_TASK TO COMPLETE_
Go to the line with "13．本キャンペーンはＸ社の提供・協賛によるものではありません。" in the entries below and write out every line from there through the line with "ebenso steuerpflichtig ist, wie", exactly and without pictures.
# # # # #
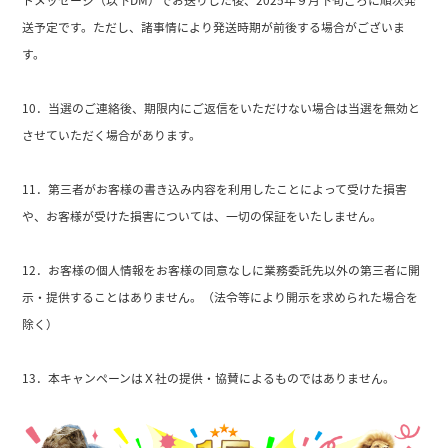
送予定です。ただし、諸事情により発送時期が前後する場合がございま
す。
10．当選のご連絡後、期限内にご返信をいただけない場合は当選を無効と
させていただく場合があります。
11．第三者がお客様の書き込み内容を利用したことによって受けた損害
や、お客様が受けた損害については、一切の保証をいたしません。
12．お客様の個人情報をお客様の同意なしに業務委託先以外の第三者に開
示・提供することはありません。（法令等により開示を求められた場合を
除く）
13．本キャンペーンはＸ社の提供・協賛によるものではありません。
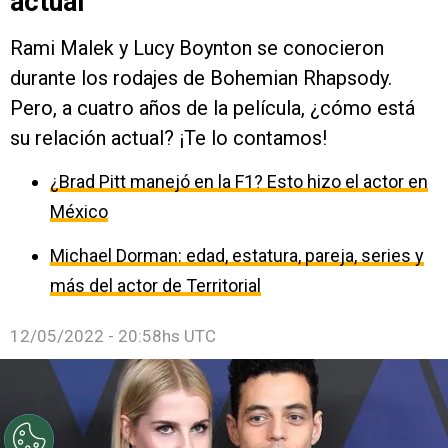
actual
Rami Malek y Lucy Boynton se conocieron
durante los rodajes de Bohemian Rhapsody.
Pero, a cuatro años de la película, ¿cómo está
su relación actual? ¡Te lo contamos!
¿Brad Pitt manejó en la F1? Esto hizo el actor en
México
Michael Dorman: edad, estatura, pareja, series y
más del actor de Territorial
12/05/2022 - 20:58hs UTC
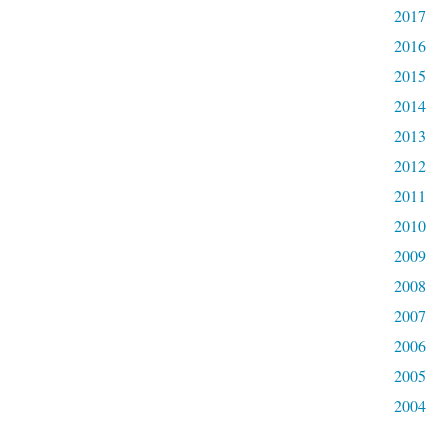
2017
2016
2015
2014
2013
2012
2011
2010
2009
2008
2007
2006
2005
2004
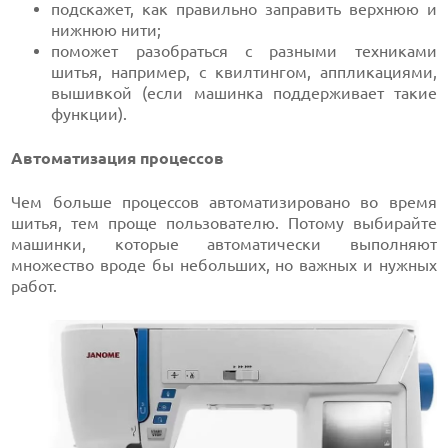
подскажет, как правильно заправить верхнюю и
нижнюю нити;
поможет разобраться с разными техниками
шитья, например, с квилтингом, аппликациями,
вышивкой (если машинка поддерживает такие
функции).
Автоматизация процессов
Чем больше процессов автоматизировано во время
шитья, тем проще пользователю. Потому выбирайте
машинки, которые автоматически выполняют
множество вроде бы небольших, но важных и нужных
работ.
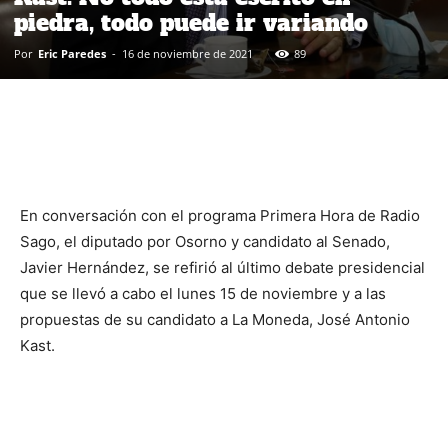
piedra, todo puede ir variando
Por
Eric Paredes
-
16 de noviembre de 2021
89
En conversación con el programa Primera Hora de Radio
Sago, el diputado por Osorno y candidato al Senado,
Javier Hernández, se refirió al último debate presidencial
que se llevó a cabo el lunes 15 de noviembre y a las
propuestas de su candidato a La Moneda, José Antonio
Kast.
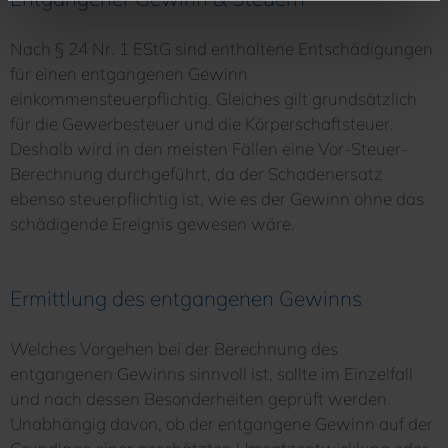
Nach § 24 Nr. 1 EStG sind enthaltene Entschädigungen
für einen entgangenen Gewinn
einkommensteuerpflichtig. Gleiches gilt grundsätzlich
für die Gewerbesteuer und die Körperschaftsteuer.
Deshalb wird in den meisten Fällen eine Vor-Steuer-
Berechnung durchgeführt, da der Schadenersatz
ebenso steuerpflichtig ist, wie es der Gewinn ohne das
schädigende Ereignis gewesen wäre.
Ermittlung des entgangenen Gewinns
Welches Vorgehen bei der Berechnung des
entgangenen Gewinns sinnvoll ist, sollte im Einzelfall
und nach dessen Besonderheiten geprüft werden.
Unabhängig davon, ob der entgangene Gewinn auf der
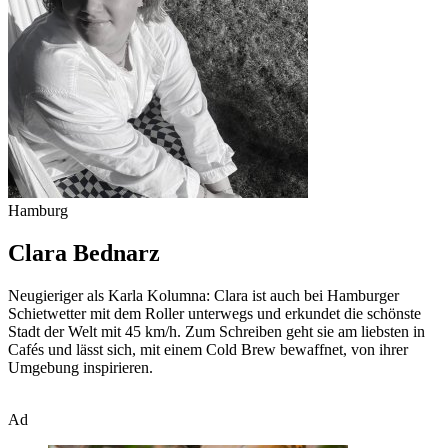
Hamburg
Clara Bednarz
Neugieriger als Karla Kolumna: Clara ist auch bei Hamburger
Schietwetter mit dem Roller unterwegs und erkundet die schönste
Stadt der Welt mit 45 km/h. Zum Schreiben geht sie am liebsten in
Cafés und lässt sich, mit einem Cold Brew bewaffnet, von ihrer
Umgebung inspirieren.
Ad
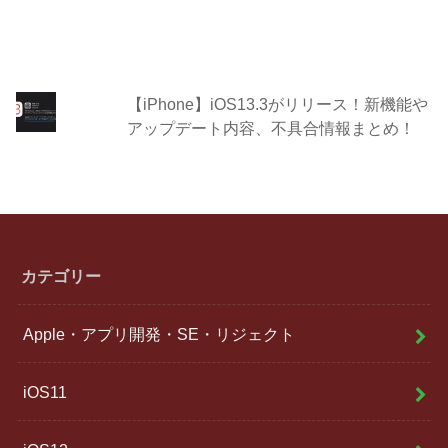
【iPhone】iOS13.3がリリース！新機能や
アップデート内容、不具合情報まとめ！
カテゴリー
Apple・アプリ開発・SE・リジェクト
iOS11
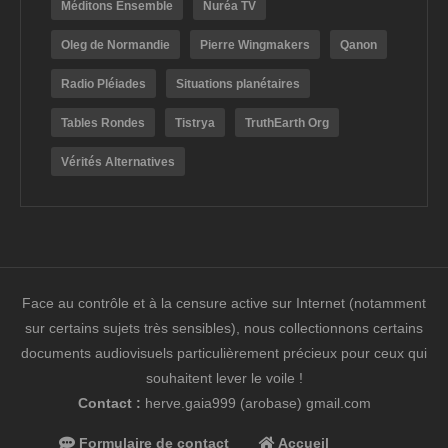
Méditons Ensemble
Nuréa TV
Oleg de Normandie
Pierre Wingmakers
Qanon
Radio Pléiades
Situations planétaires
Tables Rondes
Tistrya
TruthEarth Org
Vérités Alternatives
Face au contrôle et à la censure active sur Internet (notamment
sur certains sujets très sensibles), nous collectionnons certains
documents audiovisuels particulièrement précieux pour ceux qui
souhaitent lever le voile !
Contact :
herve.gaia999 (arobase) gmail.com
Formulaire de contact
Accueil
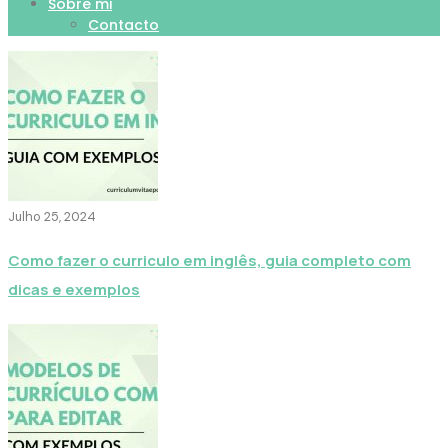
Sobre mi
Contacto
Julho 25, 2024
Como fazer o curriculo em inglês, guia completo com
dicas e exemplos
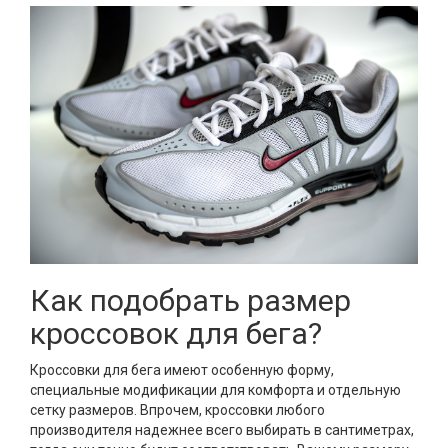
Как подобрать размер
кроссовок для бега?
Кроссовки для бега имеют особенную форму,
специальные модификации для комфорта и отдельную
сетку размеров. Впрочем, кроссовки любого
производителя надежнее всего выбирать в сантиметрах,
# # # # #
_RESPONSE_
13．本キャンペーンはＸ社の提供・協賛によるものではありません。
actual
Rami Malek y Lucy Boynton se conocieron
durante los rodajes de Bohemian Rhapsody.
Pero, a cuatro años de la película, ¿cómo está
su relación actual? ¡Te lo contamos!
¿Brad Pitt manejó en la F1? Esto hizo el actor en
México
Michael Dorman: edad, estatura, pareja, series y
más del actor de Territorial
12/05/2022 - 20:58hs UTC
2017
2016
2015
2014
2013
2012
2011
2010
2009
2008
2007
2006
2005
2004
подскажет, как правильно заправить верхнюю и
нижнюю нити;
поможет разобраться с разными техниками
шитья, например, с квилтингом, аппликациями,
вышивкой (если машинка поддерживает такие
функции).
Автоматизация процессов
Чем больше процессов автоматизировано во время
шитья, тем проще пользователю. Потому выбирайте
машинки, которые автоматически выполняют
множество вроде бы небольших, но важных и нужных
работ.
piedra, todo puede ir variando
Por
Eric Paredes
-
16 de noviembre de 2021
89
En conversación con el programa Primera Hora de Radio
Sago, el diputado por Osorno y candidato al Senado,
Javier Hernández, se refirió al último debate presidencial
que se llevó a cabo el lunes 15 de noviembre y a las
propuestas de su candidato a La Moneda, José Antonio
Kast.
Nach § 24 Nr. 1 EStG sind enthaltene Entschädigungen
für einen entgangenen Gewinn
einkommensteuerpflichtig. Gleiches gilt grundsätzlich
für die Gewerbesteuer und die Körperschaftsteuer.
Deshalb wird in den meisten Fällen eine Vor-Steuer-
Berechnung durchgeführt, da der Schadenersatz
ebenso steuerpflichtig ist, wie es der Gewinn ohne das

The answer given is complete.